По уставу кельи братии не имели запоров, но Лешек не знал – вдруг для отца Эконома сделано исключение? Вдруг дверь его кельи окажется запертой изнутри? Что тогда? Ни сломать ее, ни открыть у него не получится. А главное – как он узнает, какая из келий настоятельского дома принадлежит Дамиану? Ведь он никогда у него не был! Он знал келью отца Паисия, знал келью аввы – на самом верху, но в настоятельском доме живет и Благочинный, и еще несколько важных иеромонахов.
И снова его выручил Лытка, указав на окно Полкана – под кельей аввы, словно подчеркивая исключительное положение Эконома Пустыни.
Перед всенощной Лешек неожиданно подумал, что в дороге он может пробыть несколько дней, и ему нужно взять с собой какой-нибудь еды. Вынести что-то из трапезной можно было попробовать, но после однодневного поста и завтрак, и обед обещали быть праздничными, не унесет же он в пригоршне сладкой каши с маслом или рыбной похлебки? Только хлеб. Лешек отдавал себе отчет в том, что после суток голодания и кислый монастырский хлеб покажется ему манной небесной, но сколько хлеба он сможет взять? Три куска – за завтрак, обед и ужин. Что в них толку!
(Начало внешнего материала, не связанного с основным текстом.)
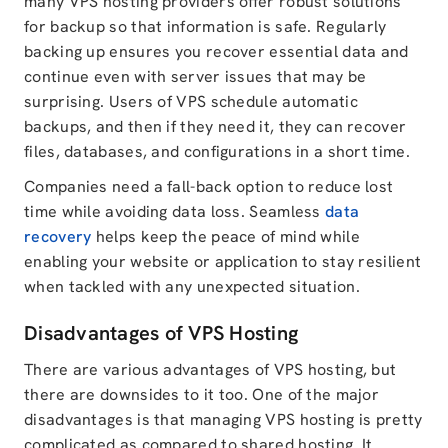
many VPS hosting providers offer robust solutions
for backup so that information is safe. Regularly
backing up ensures you recover essential data and
continue even with server issues that may be
surprising. Users of VPS schedule automatic
backups, and then if they need it, they can recover
files, databases, and configurations in a short time.
Companies need a fall-back option to reduce lost
time while avoiding data loss. Seamless
data
recovery
helps keep the peace of mind while
enabling your website or application to stay resilient
when tackled with any unexpected situation.
Disadvantages of VPS Hosting
There are various advantages of VPS hosting, but
there are downsides to it too. One of the major
disadvantages is that managing VPS hosting is pretty
complicated as compared to shared hosting. It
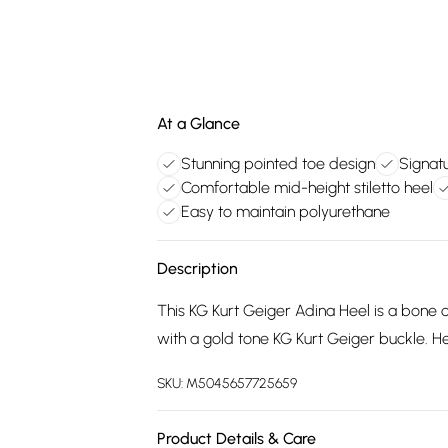
At a Glance
Stunning pointed toe design
Signatu
Comfortable mid-height stiletto heel
Easy to maintain polyurethane
Description
This KG Kurt Geiger Adina Heel is a bone c
with a gold tone KG Kurt Geiger buckle. He
SKU:
M5045657725659
Product Details & Care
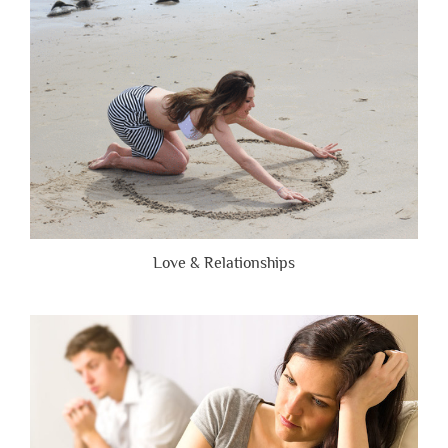
Brutally
Honest”
Love & Relationships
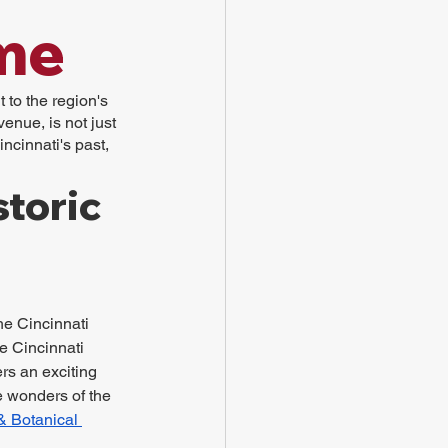
me
 to the region's 
enue, is not just 
ncinnati's past, 
toric 
he Cincinnati 
 Cincinnati 
s an exciting 
e wonders of the 
& Botanical 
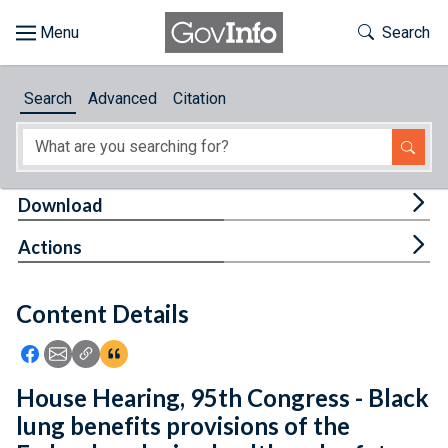
Skip to main content
Start of main content
Toggle Th
Search
Browse
Search
Advanced
Citation
About
Developers
Tog
Download
Features
Tog
Actions
Help
Content Details
Feedback
Icon: Share using Facebook
Icon: Share using Email
Icon: Copy Link URL
Icon:View Citations
House Hearing, 95th Congress - Black
lung benefits provisions of the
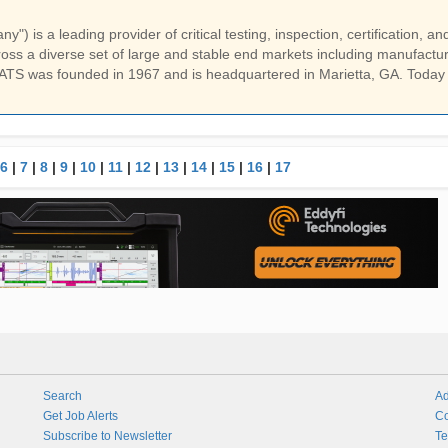
) is a leading provider of critical testing, inspection, certification, an
ss a diverse set of large and stable end markets including manufactur
ATS was founded in 1967 and is headquartered in Marietta, GA. Today
6
|
7
|
8
|
9
|
10
|
11
|
12
|
13
|
14
|
15
|
16
|
17
Search
Ad
Get Job Alerts
Co
Subscribe to Newsletter
Te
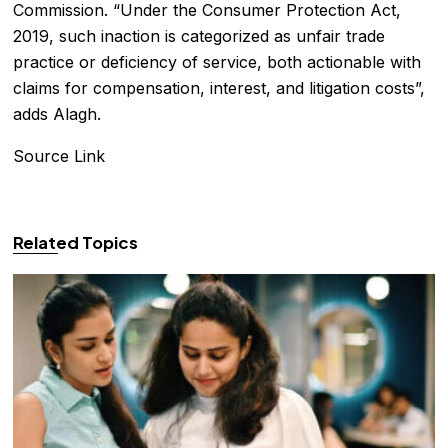
Commission. “Under the Consumer Protection Act,
2019, such inaction is categorized as unfair trade
practice or deficiency of service, both actionable with
claims for compensation, interest, and litigation costs”,
adds Alagh.
Source Link
Related Topics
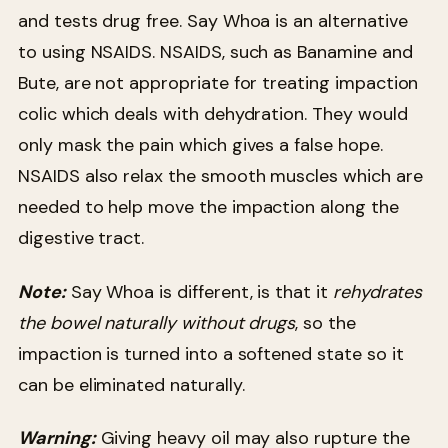
and tests drug free. Say Whoa is an alternative
to using NSAIDS. NSAIDS, such as Banamine and
Bute, are not appropriate for treating impaction
colic which deals with dehydration. They would
only mask the pain which gives a false hope.
NSAIDS also relax the smooth muscles which are
needed to help move the impaction along the
digestive tract.
Note:
Say Whoa is different, is that it
rehydrates
the bowel naturally without drugs
, so the
impaction is turned into a softened state so it
can be eliminated naturally.
Warning:
Giving heavy oil may also rupture the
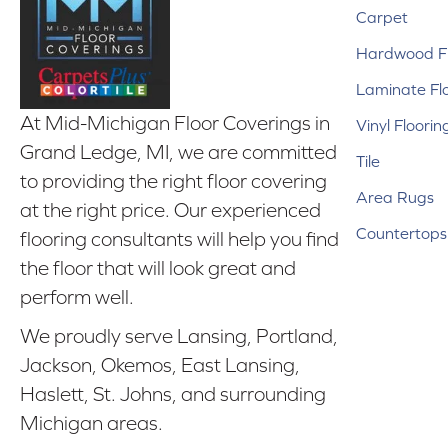
Carpet
Hardwood Fl
Laminate Fl
At Mid-Michigan Floor Coverings in
Vinyl Floorin
Grand Ledge, MI, we are committed
Tile
to providing the right floor covering
Area Rugs
at the right price. Our experienced
Countertops
flooring consultants will help you find
the floor that will look great and
perform well.
We proudly serve Lansing, Portland,
Jackson, Okemos, East Lansing,
Haslett, St. Johns, and surrounding
Michigan areas.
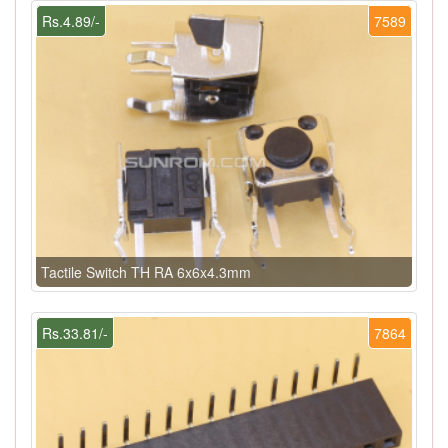
Rs.4.89/-
7589
Tactile Switch TH RA 6x6x4.3mm
Rs.33.81/-
7864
Осмотревшись по сторонам, он прошел мимо входа в зимнюю церковь, обогнул летнюю и свернул к настоятельскому дому. В темноте никто его не увидит. Кухня примыкала к братским кельям, настоятельскому дому и трапезной – печи там топили несколько раз в день, и тепло по хитрым дымоходам расходилось по всем трем постройкам.
Ужин давно прошел, и в кухне было совершенно темно. Лешек осторожно прикрыл за собой дверь и подождал, пока глаза привыкнут к мраку. В детстве он бывал на кухне, и немного представлял себе ее устройство. Сначала его потряхивало от волнения, но потом он подумал, что даже если попадется, ничего страшного не произойдет, и планов своих он не выдаст. Скажет, что хотел украсть немного еды – за воровство, несомненно, высекут, но не убьют же!
Однако, несмотря на это, ему все равно хотелось покинуть кухню как можно скорей, поэтому Лешек схватил огниво, лежащее перед печью, набрал в узелок крупы, на ощупь похожей на пшено и, оглядываясь и пригибаясь, поспешил назад, в зимнюю церковь. Узелок, спрятанный в полах подрясника, сильно мешал, но вернуться в спальню Лешек бы не успел. А потом всю ночь думал, какой он дурак – с таким риском пойти на воровство, чтобы набрать в дорогу сухой крупы! Впрочем, огниво стоило куда дороже – с ним он сможет разжечь костер, если придется. Пока он не наткнулся на него в темноте, мысль об огне даже не пришла ему в голову.